● **What to work on**
Set down each entry exactly as it stands, without altering a single character.

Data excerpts
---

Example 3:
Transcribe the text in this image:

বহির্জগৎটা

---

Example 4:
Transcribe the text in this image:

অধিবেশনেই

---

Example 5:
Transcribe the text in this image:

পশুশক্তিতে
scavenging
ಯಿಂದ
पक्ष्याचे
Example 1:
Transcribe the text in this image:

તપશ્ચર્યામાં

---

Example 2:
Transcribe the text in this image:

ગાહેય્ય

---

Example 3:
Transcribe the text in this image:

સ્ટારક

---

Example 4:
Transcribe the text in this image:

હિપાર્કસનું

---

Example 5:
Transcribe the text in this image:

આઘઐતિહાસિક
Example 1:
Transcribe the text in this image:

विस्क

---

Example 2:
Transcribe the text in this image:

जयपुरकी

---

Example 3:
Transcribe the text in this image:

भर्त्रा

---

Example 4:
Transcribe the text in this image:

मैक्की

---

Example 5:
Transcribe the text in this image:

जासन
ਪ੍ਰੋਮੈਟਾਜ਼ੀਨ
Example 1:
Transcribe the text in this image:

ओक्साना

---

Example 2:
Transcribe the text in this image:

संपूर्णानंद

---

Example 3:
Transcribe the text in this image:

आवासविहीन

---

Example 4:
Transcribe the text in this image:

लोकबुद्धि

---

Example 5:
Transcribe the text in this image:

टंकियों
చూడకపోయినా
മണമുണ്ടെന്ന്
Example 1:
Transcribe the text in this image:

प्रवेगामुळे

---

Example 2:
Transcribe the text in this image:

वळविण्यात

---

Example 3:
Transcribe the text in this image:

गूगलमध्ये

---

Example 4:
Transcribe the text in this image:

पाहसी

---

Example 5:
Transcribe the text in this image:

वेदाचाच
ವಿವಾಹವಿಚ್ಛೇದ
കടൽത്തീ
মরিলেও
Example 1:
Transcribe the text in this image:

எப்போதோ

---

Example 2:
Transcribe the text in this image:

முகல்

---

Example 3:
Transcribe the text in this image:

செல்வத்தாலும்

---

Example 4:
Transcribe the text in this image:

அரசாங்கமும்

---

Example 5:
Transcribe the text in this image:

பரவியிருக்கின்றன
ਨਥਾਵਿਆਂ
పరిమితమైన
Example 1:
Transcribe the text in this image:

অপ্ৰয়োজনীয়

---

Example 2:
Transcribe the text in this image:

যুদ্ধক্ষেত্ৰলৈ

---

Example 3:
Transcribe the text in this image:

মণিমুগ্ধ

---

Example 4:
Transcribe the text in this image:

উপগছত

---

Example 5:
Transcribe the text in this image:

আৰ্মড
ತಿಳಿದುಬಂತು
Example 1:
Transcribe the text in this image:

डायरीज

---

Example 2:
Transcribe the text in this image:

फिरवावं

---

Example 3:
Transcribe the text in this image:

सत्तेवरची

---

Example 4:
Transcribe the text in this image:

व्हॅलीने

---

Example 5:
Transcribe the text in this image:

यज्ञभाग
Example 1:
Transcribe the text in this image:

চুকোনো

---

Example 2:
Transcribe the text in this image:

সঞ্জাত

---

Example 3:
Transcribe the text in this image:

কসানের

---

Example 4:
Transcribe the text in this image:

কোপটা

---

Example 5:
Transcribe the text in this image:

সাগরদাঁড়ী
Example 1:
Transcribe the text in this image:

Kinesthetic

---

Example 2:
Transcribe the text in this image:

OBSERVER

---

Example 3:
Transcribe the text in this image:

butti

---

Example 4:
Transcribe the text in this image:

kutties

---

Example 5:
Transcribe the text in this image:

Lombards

● **Response area**
---

Example 3:
Transcribe the text in this image:

বহির্জগৎটা

---

Example 4:
Transcribe the text in this image:

অধিবেশনেই

---

Example 5:
Transcribe the text in this image:

পশুশক্তিতে
scavenging
ಯಿಂದ
पक्ष्याचे
Example 1:
Transcribe the text in this image:

તપશ્ચર્યામાં

---

Example 2:
Transcribe the text in this image:

ગાહેય્ય

---

Example 3:
Transcribe the text in this image:

સ્ટારક

---

Example 4:
Transcribe the text in this image:

હિપાર્કસનું

---

Example 5:
Transcribe the text in this image:

આઘઐતિહાસિક
Example 1:
Transcribe the text in this image:

विस्क

---

Example 2:
Transcribe the text in this image:

जयपुरकी

---

Example 3:
Transcribe the text in this image:

भर्त्रा

---

Example 4:
Transcribe the text in this image:

मैक्की

---

Example 5:
Transcribe the text in this image:

जासन
ਪ੍ਰੋਮੈਟਾਜ਼ੀਨ
Example 1:
Transcribe the text in this image:

ओक्साना

---

Example 2:
Transcribe the text in this image:

संपूर्णानंद

---

Example 3:
Transcribe the text in this image:

आवासविहीन

---

Example 4:
Transcribe the text in this image:

लोकबुद्धि

---

Example 5:
Transcribe the text in this image:

टंकियों
చూడకపోయినా
മണമുണ്ടെന്ന്
Example 1:
Transcribe the text in this image:

प्रवेगामुळे

---

Example 2:
Transcribe the text in this image:

वळविण्यात

---

Example 3:
Transcribe the text in this image:

गूगलमध्ये

---

Example 4:
Transcribe the text in this image:

पाहसी

---

Example 5:
Transcribe the text in this image:

वेदाचाच
ವಿವಾಹವಿಚ್ಛೇದ
കടൽത്തീ
মরিলেও
Example 1:
Transcribe the text in this image:

எப்போதோ

---

Example 2:
Transcribe the text in this image:

முகல்

---

Example 3:
Transcribe the text in this image:

செல்வத்தாலும்

---

Example 4:
Transcribe the text in this image:

அரசாங்கமும்

---

Example 5:
Transcribe the text in this image:

பரவியிருக்கின்றன
ਨਥਾਵਿਆਂ
పరిమితమైన
Example 1:
Transcribe the text in this image:

অপ্ৰয়োজনীয়

---

Example 2:
Transcribe the text in this image:

যুদ্ধক্ষেত্ৰলৈ

---

Example 3:
Transcribe the text in this image:

মণিমুগ্ধ

---

Example 4:
Transcribe the text in this image:

উপগছত

---

Example 5:
Transcribe the text in this image:

আৰ্মড
ತಿಳಿದುಬಂತು
Example 1:
Transcribe the text in this image:

डायरीज

---

Example 2:
Transcribe the text in this image:

फिरवावं

---

Example 3:
Transcribe the text in this image:

सत्तेवरची

---

Example 4:
Transcribe the text in this image:

व्हॅलीने

---

Example 5:
Transcribe the text in this image:

यज्ञभाग
Example 1:
Transcribe the text in this image:

চুকোনো

---

Example 2:
Transcribe the text in this image:

সঞ্জাত

---

Example 3:
Transcribe the text in this image:

কসানের

---

Example 4:
Transcribe the text in this image:

কোপটা

---

Example 5:
Transcribe the text in this image:

সাগরদাঁড়ী
Example 1:
Transcribe the text in this image:

Kinesthetic

---

Example 2:
Transcribe the text in this image:

OBSERVER

---

Example 3:
Transcribe the text in this image:

butti

---

Example 4:
Transcribe the text in this image:

kutties

---

Example 5:
Transcribe the text in this image:

Lombards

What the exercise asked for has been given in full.